Eating over the festive season can be delicious fun but it can also be a nightmare for someone with a sensitive gut. It is so easy to find yourself in situations where friends and family want to be sociable and share food and drink with you without realising the kind of food that can upset you.
In the run up to Christmas we will post some recipes and ideas that might help you stay well and keep symptoms under control.
First up is ‘communicate’. If you are eating out or with friends and family it is important to let them know the real difficulties you have with food and see if they can accommodate your dietary needs. Keep advice to them simple and don’t expect too much. You can also offer to bring along something you can eat and others might like to share. Our book Cooking for the Sensitive Gut (Pavilion 2016) has lots of good ideas and you can buy a copy here on Amazon or at other good book shops.
Our book contains a comprehensive list of the key ingredients that you can include in your diet including fruit, vegetables, meats, fish, cheese etc.
So let’s start with planning your Christmas meal.
- The good news is portion of turkey is low in Fermentable carbohydrates (FODMAPs) and should not cause most people any problems.
- Small quantities of any meat and fish can be tolerated by most people as long as they are not too fatty. Just watch the sausages because they usually contain wheat flour and a lot of fat. Both can upset a sensitive gut.
- Keep portion sizes small. Most people eat twice their normal intake of food on Christmas day. This is not a good idea if you have IBS and a sensitive gut because a lot of any food can trigger symptoms.
- Gravy can be tricky for some if it has been thickened with wheat flour and contains onion. If it is home made from the roasting juices it can be tasty and shouldn’t cause a problem. If you want to thicken the turkey/meat juices use cornflour.
- Potatoes can usually be tolerated by people with a sensitive gut but they should not be dripping with fat or oil.
- Avoid large portions of bread sauce unless it has been made with gluten free bread. Cooks often add cream and butter to bread sauce so it can be very rich.

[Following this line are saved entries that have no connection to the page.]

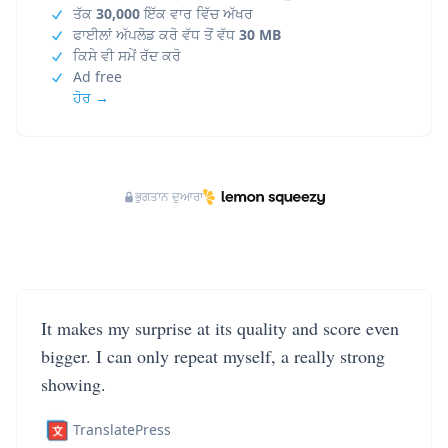
ਤੱਕ
30,000
ਇੱਕ ਵਾਰ ਵਿੱਚ ਅੱਖਰ
ਫਾਈਲਾਂ ਅੱਪਲੋਡ ਕਰੋ ਵੱਧ ਤੋਂ ਵੱਧ
30 MB
ਕਿਸੇ ਵੀ ਸਮੇਂ ਰੱਦ ਕਰੋ
Ad free
ਹੋਰ →
ਭੁਗਤਾਨ ਦੁਆਰਾ
It makes my surprise at its quality and score even
bigger. I can only repeat myself, a really strong
showing.
TranslatePress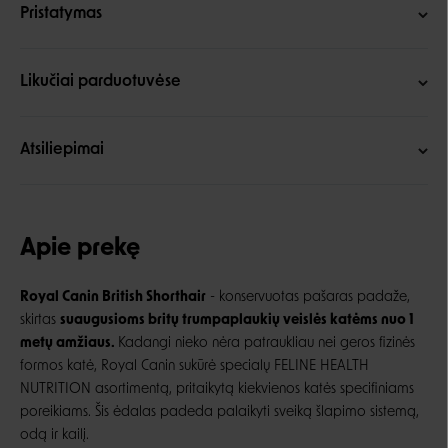
Pristatymas
Likučiai parduotuvėse
Atsiliepimai
Apie prekę
Royal Canin British Shorthair
- konservuotas pašaras padaže,
skirtas
suaugusioms britų trumpaplaukių veislės katėms nuo 1
metų amžiaus.
Kadangi nieko nėra patraukliau nei geros fizinės
formos katė, Royal Canin sukūrė specialų FELINE HEALTH
NUTRITION asortimentą, pritaikytą kiekvienos katės specifiniams
poreikiams. Šis ėdalas padeda palaikyti sveiką šlapimo sistemą,
odą ir kailį.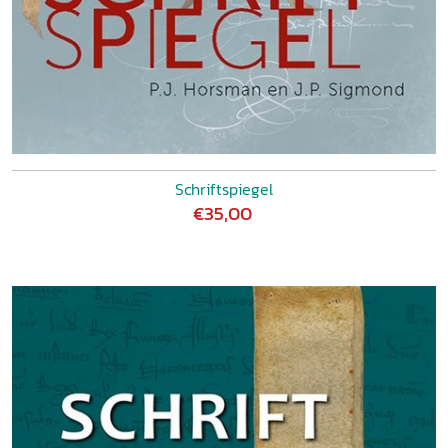
Schriftspiegel
€35,00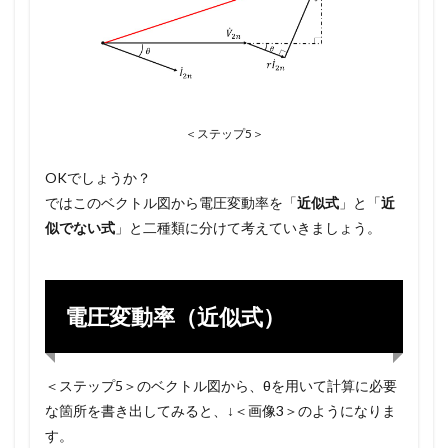
＜ステップ5＞
OKでしょうか？
ではこのベクトル図から電圧変動率を「
近似式
」と「
近
似でない式
」と二種類に分けて考えていきましょう。
電圧変動率（近似式）
＜ステップ5＞のベクトル図から、θを用いて計算に必要
な箇所を書き出してみると、↓＜画像3＞のようになりま
す。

- Two Brussels sprouts are low in FODMAPs and can be tolerated by most people. Sprouts contain useful amounts of micronutrients and dietary fibre. A small quantity is good for the gut and the microbiome that helps overall health.
- Carrots and a small portion of parsnips can be tolerated by most people with a sensitive gut.
- Christmas pudding is a bit of a problem because it contains a lot of dried fruit which can ferment in the gut and trigger symptoms. I will come up with some suggestions for other puddings in the run up to Cgristmas.